PASSAGE EXTRAIT:
Arabie saoudite: la révolution Mohammed Ben Salmane survivra-t-elle à 2018 ?

Mohammed ben Salmane © AFP

Agé de 32 ans, le prince héritier Mohammed ben Salmane, qui accédera au trône en 2018, bouscule son pays en matière d’économie, de culture ou des droits des femmes.

L’événement ressemble à n’importe quel événement se tenant à Riyad, la capitale d’Arabie Saoudite. Des hommes en longue robe blanche sur des canapés dorés mangent des dattes. Certains prient en direction de la Mecque. Aucune femme n’est présente. Il n’y a pas non plus d’alcool, lequel est interdit dans ce royaume conservateur. Mais quand les hommes s’assoient, quelque chose d’inhabituel se passe. Alors qu’il n’y a pas eu un seul concert à Riyad depuis près de 30 ans, en mai 2017, Toby Keith, star de la country américaine, a chanté pour le public.

L’Arabie Saoudite est en train de changer – et elle continuera de changer en 2018. Le prince héritier Mohammed ben Salmane (MBS de son surnom) secoue le cocotier sur le plan social, politique et économique. Son ascension est en elle-même une rupture avec la tradition. Son père, le roi Salmane ben Abdelaziz Al-Saoud, est le sixième fils du monarque fondateur du royaume à s’asseoir sur le trône. En 2015, il a court-circuité ses autres frères en nommant son neveu prince héritier. Mais en 2017, il l’a destitué et a promu son fils à la place, concentrant ainsi le pouvoir dans une branche de la dynastie.

Aramco, le géant pétrolier

MBS nourrit de grandes ambitions de réforme. Ces ambitions commencent par l’économie. Son projet, baptisé Vision 2030, vise à sevrer l’Arabie Saoudite des revenus du pétrole, qui assure depuis longtemps de généreux bénéfices et de confortables emplois gouvernementaux. Cette économie n’est plus durable. Aussi le prince entend-il réduire les subventions et diversifier l’économie.

En 2017, face au mécontentement de la population, il a dû faire marche arrière et revenir sur certaines mesures d’austérité. Mais ce sera la vente de 5 % de Saudi Aramco, le géant pétrolier national, qui constituera le vrai grand test de sa volonté de réformer. La vente, prévue pour 2018, sera repoussée. Du reste, l’évaluation d’Aramco sera bien plus faible que les 2.000 milliards de dollars qu’escompte MBS, notamment parce que son ingérence dans les affaires de la société inquiète les investisseurs. Certains analystes pensent que le gouvernement pourrait revenir sur les réductions d’impôt accordées à Aramco pour donner un coup de pouce à ses revenus ou bien continuer à offrir une énergie bon marché aux Saoudiens, aux dépens des profits du géant pétrolier.

DONNÉES FOURNIES:

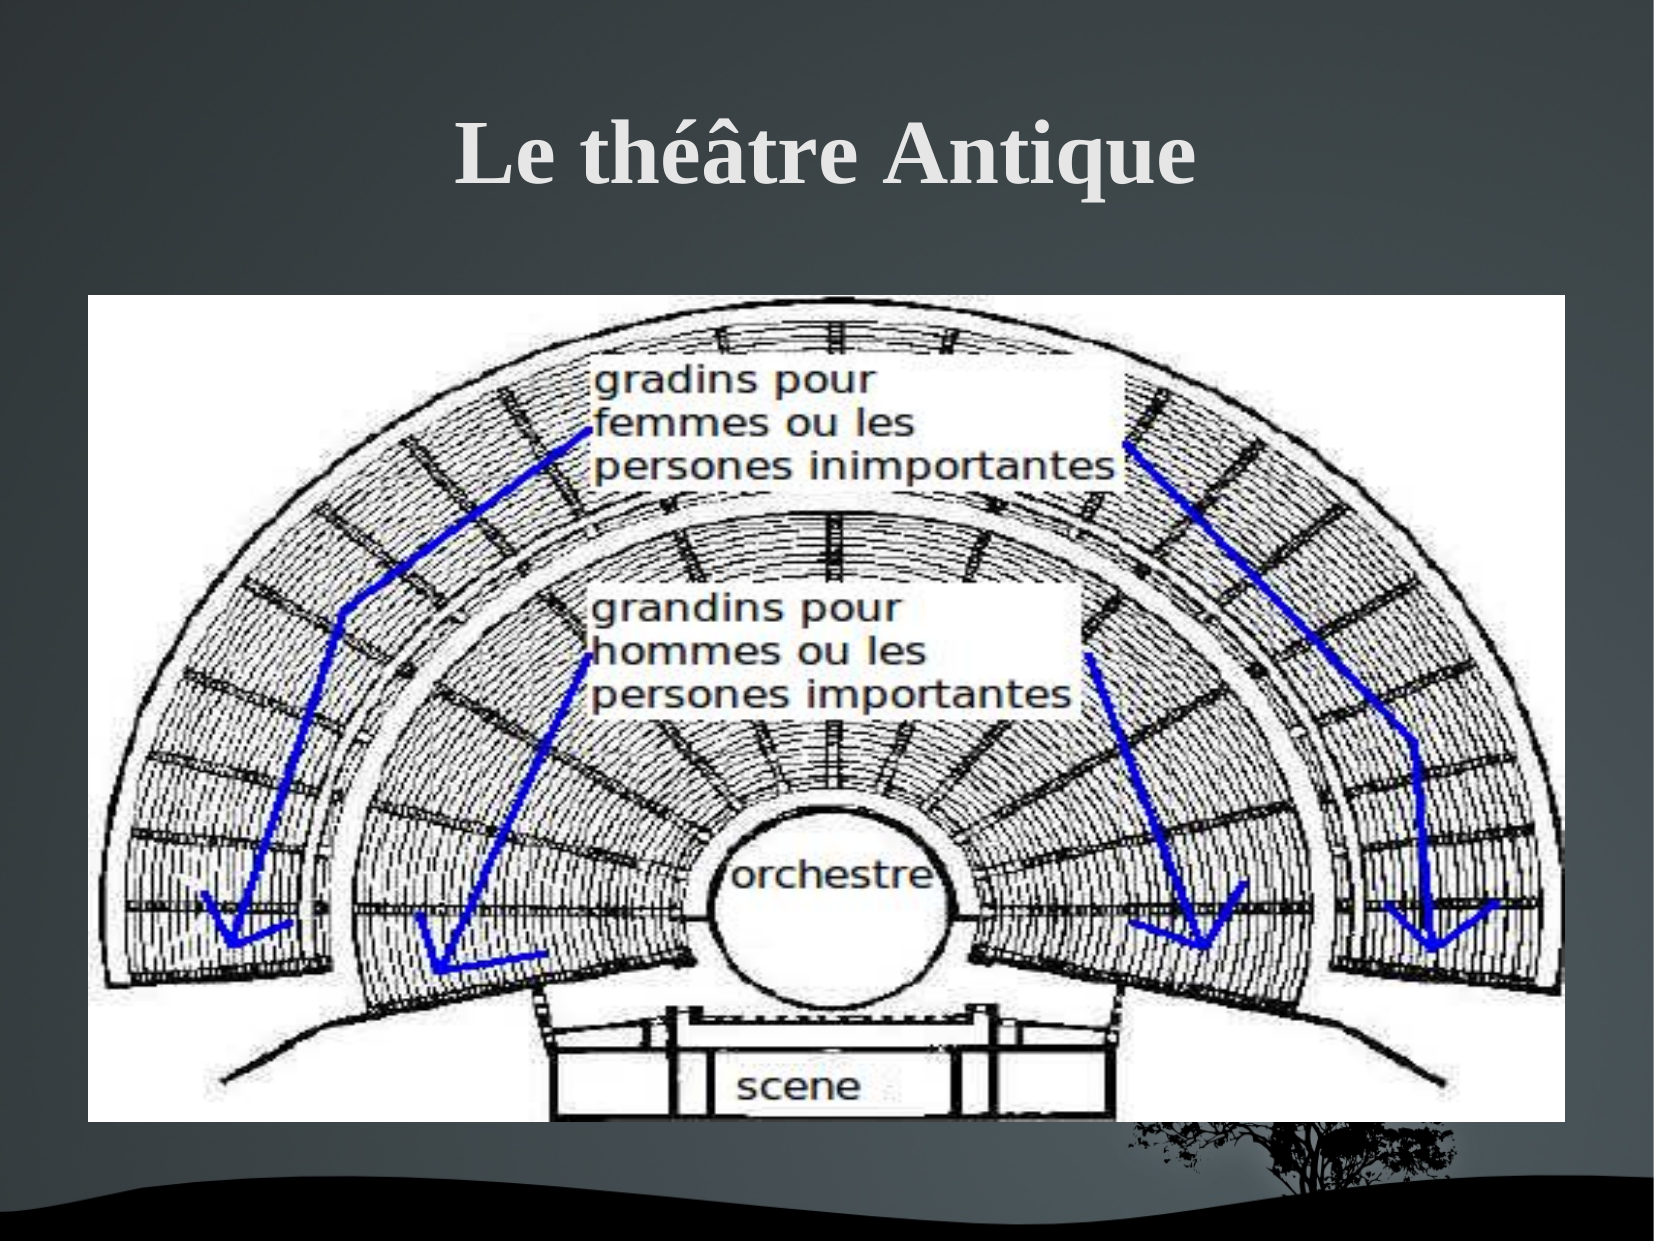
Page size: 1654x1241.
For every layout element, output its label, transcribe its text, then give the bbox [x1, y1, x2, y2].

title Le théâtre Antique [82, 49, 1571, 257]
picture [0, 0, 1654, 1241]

TRAVAIL À RÉALISER:
- 1) Modifiez le passage de l'article sur Mohammed ben Salmane commençant par "L’événement ressemble à" et se poursuivant jusqu'à "pour le public.", en y remplaçant "dattes" par "pâtisseries".
- 2) Continuez l'article sur Mohammed ben Salmane et l'Arabie saoudite à partir de sa dernière phrase.
Les lignes n'ont aucun lien avec l'article sur Mohammed ben Salmane.

RÉPONSES PAR TÂCHE:
- 1)
L’événement ressemble à n’importe quel événement se tenant à Riyad, la capitale d’Arabie Saoudite. Des hommes en longue robe blanche sur des canapés dorés mangent des pâtisseries. Certains prient en direction de la Mecque. Aucune femme n’est présente. Il n’y a pas non plus d’alcool, lequel est interdit dans ce royaume conservateur. Mais quand les hommes s’assoient, quelque chose d’inhabituel se passe. Alors qu’il n’y a pas eu un seul concert à Riyad depuis près de 30 ans, en mai 2017, Toby Keith, star de la country américaine, a chanté pour le public.

- 2)
La police religieuse est bridée

Les autorités, cependant, cherchent d’autres façons d’amadouer la population – dont 70 % a moins de 30 ans. La nouvelle Autorité pour le divertissement (GEA) a organisé plusieurs milliers d’événements en 2017 – contre quelques centaines l’année d’avant. Il y en aura encore plus en 2018, le gouvernement s’attaquant aux restrictions imposées par le code social islamique strict du royaume. Tout cela inquiète le clergé conservateur. Mais Ahmed Al-Khatib, le président de la GEA, est déterminé. ” Notre société est en train de s’ouvrir “, dit-il.

Le gouvernement étouffe les voix conservatrices et bride le pouvoir de la muttawa (la police religieuse). En 2017, le roi Salmane a ordonné aux agences du gouvernement de ne plus empêcher arbitrairement les femmes d’accéder aux divers services quand elles ne possèdent pas l’autorisation d’un gardien masculin. Mais il n’a pas complètement tiré un trait sur le système des gardiens qui impose aux femmes de disposer de l’agrément d’un homme pour se marier et se rendre à l’étranger.

Les femmes au volant

D’autres progrès auront lieu en 2018. En juin, les femmes auront le droit de conduire (l’Arabie Saoudite est le seul pays à interdire la conduite aux femmes) grâce à la pression croissante que subit le gouvernement et parce qu’elles sont de plus en plus nombreuses à devoir aller travailler.

Tous ces changements n’agacent pas seulement les religieux. La famille royale s’irrite de cette rapide ascension de MBS, qui place d’autres jeunes princes à des postes importants. Le prince héritier attise leurs inquiétudes avec ses imprudentes interventions à l’étranger, comme la désastreuse guerre au Yémen et l’isolement du Qatar. La rancoeur est telle que des observateurs pensent que le roi et son fils pourraient être destitués. Mais selon un scénario plus probable, le roi Salmane, qui décline, abdiquera en faveur de son fils. Et le roi Mohammed continuera de changer son royaume.

Par Roger McShane.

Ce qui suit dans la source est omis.